### Recorded data
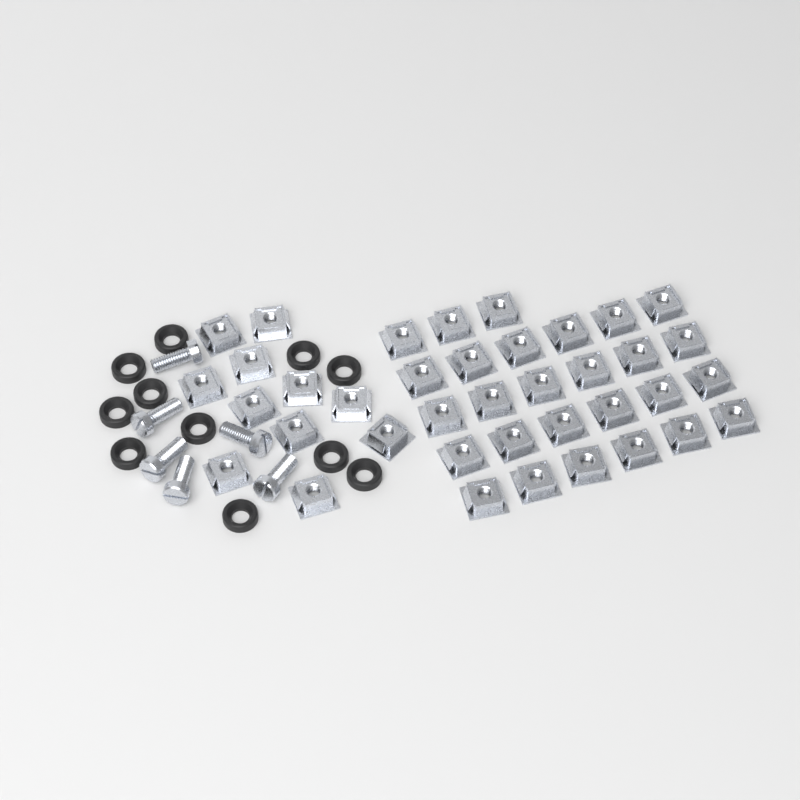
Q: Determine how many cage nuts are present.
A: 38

...

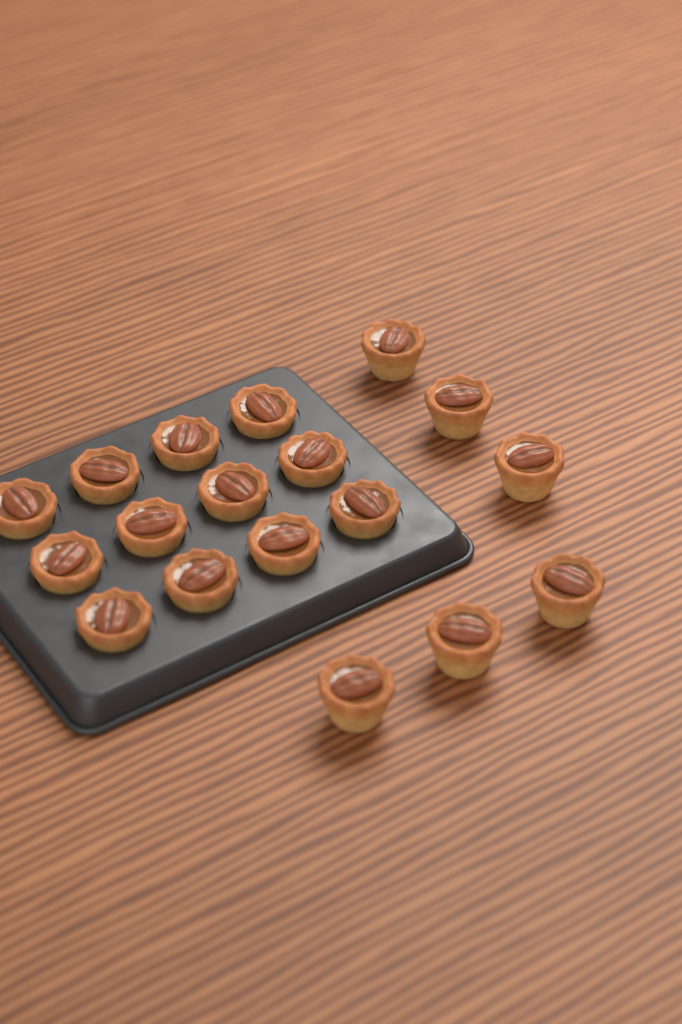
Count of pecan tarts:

==

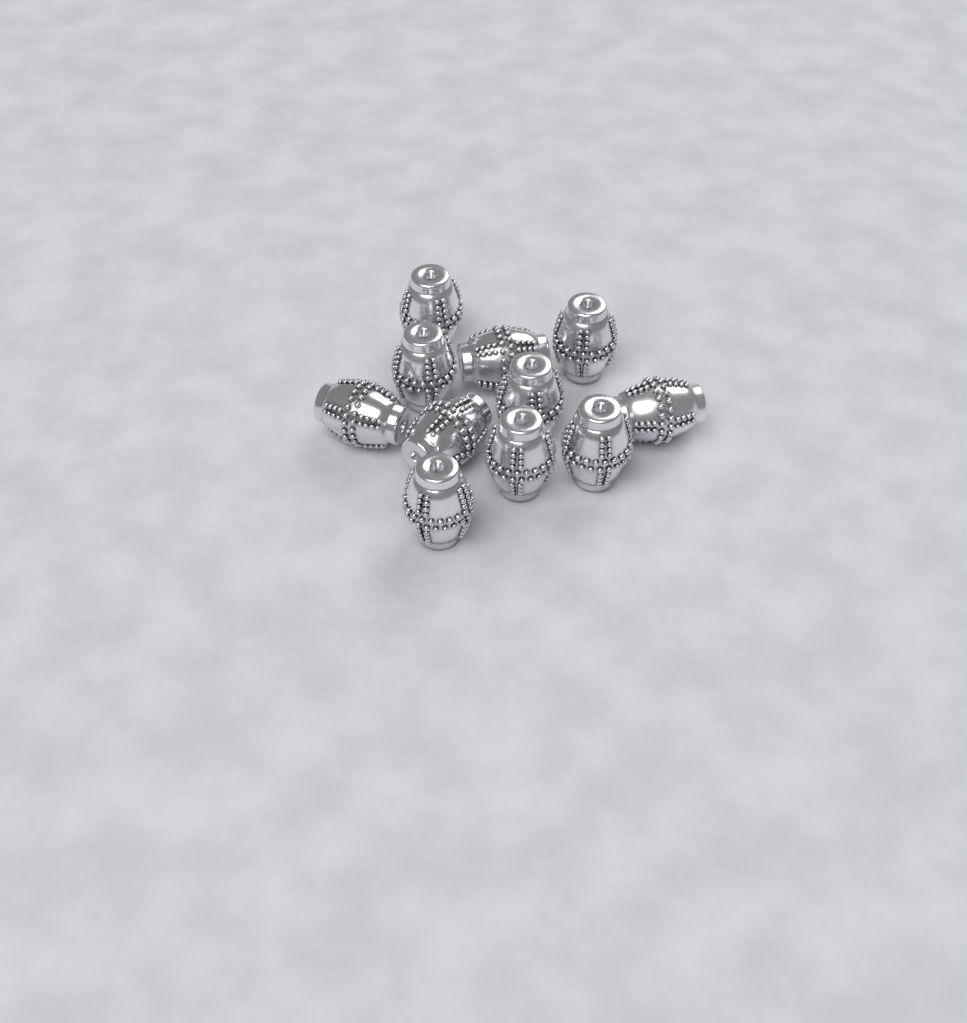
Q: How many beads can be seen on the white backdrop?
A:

### The problem
Collect every line of the material above that contains the word "many". Matching is case-sensitive.

### Task output
Q: Determine how many cage nuts are present.
Q: How many beads can be seen on the white backdrop?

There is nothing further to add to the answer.